> _Source passage_
# **Text Classification**

### **Dataset: CLINC 150**

In [None]:
text_train_file = "clinc_train.csv"
text_test_file = "clinc_test.csv"

with open(text_train_file) as f:
    for _ in range(5):
        print(next(f))

### **Define the model**

In [None]:
from thirdai import bolt

text_model = bolt.UniversalDeepTransformer(
    data_types={
        "text": bolt.types.text(force_atttention=True),
        "label": bolt.types.categorical()
    },
    target="label"
)

### **Train and evaluate**

In [None]:
train_config = (bolt.TrainConfig(epochs=3, learning_rate=0.0001)
                    .with_metrics(["categorical_accuracy"]))

text_model.train(text_train_file, train_config)

test_config = (bolt.EvalConfig()
                   .with_metrics(["categorical_accuracy"]))

text_model.evaluate(text_test_file, test_config)

# **Tabular Classification**

### **Dataset: Census Income**

In [None]:
tabular_train_file = "census_train.csv"
tabular_test_file = "census_test.csv"

with open(tabular_train_file) as f:
    for _ in range(5):
        print(next(f))

In [None]:
from thirdai import bolt

tabular_model = bolt.UniversalDeepTransformer(
    data_types={
        "age": bolt.types.numerical(range=(17, 90)),
        "workclass": bolt.types.categorical(n_unique_classes=9),
        "fnlwgt": bolt.types.numerical(range=(12285, 1484705)),
        "education": bolt.types.categorical(n_unique_classes=16),
        "education-num": bolt.types.categorical(n_unique_classes=16),
        "marital-status": bolt.types.categorical(n_unique_classes=7),
        "occupation": bolt.types.categorical(n_unique_classes=15),
        "relationship": bolt.types.categorical(n_unique_classes=6),
        "race": bolt.types.categorical(n_unique_classes=5),
        "sex": bolt.types.categorical(n_unique_classes=2),
        "capital-gain": bolt.types.numerical(range=(0, 99999)),
        "capital-loss": bolt.types.numerical(range=(0, 4356)),
        "hours-per-week": bolt.types.numerical(range=(1, 99)),
        "native-country": bolt.types.categorical(n_unique_classes=42),
        "label": bolt.types.categorical(n_unique_classes=2),
    },
    target="label"

> _Recorded data_
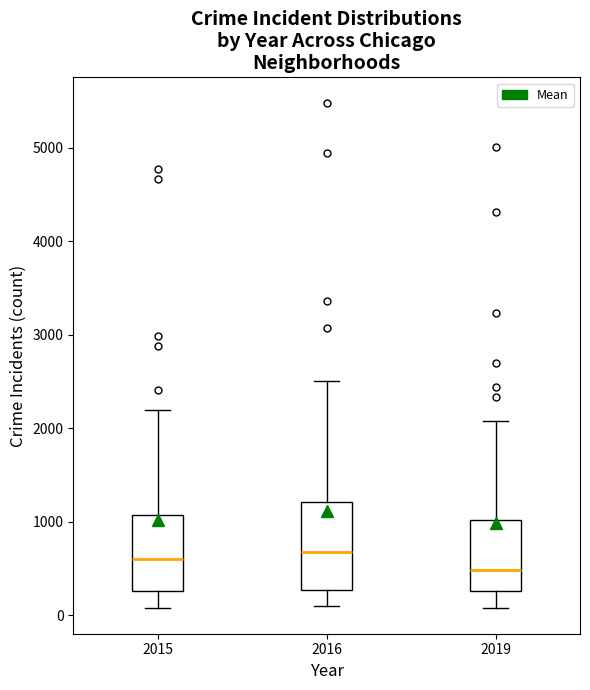

Which box has the lowest median line?

2019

> _Tasks and exercises_
a – Recast the notebook's paragraph that begins "text_model = bolt.UniversalDeepTransformer(" as a brief list that keeps its main facts.
b – Repeat the part of the notebook that begins at the words "### **Train and" and stops after the words "text_model.evaluate(text_test_file, test_config)".
The lines are separate material, not part of the notebook.

> _Answers by item_
a –
- Creates `text_model` as a `bolt.UniversalDeepTransformer`.
- Sets the "text" column to `bolt.types.text(force_atttention=True)`.
- Sets the "label" column to `bolt.types.categorical()`.
- Names "label" as the target.

b –
### **Train and evaluate**

In [None]:
train_config = (bolt.TrainConfig(epochs=3, learning_rate=0.0001)
                    .with_metrics(["categorical_accuracy"]))

text_model.train(text_train_file, train_config)

test_config = (bolt.EvalConfig()
                   .with_metrics(["categorical_accuracy"]))

text_model.evaluate(text_test_file, test_config)